EXERCISE AIM:
Print the first line of the records below and every line after it, up to and including the line with "middle mcp: (424, 527)". Print nothing else.

SOURCE RECORDS:
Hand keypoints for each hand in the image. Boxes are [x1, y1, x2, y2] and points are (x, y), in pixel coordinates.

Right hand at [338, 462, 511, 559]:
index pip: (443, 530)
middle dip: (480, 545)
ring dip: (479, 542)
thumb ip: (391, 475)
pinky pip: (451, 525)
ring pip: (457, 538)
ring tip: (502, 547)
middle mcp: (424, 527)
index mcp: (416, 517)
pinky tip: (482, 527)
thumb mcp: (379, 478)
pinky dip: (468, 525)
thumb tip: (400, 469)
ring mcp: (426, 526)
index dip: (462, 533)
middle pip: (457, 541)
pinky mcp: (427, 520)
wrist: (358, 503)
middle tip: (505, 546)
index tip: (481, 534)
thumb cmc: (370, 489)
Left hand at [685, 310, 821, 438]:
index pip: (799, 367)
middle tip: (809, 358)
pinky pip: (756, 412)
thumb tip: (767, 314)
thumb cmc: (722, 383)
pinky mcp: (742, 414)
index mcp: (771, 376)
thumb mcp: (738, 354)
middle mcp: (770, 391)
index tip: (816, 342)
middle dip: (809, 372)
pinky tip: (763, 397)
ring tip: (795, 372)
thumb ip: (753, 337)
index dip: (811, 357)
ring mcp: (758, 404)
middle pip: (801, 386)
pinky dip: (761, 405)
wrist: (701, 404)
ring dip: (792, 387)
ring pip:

ANSWER BOX:
Hand keypoints for each hand in the image. Boxes are [x1, y1, x2, y2] and points are (x, y), in pixel coordinates.

Right hand at [338, 462, 511, 559]:
index pip: (443, 530)
middle dip: (480, 545)
ring dip: (479, 542)
thumb ip: (391, 475)
pinky pip: (451, 525)
ring pip: (457, 538)
ring tip: (502, 547)
middle mcp: (424, 527)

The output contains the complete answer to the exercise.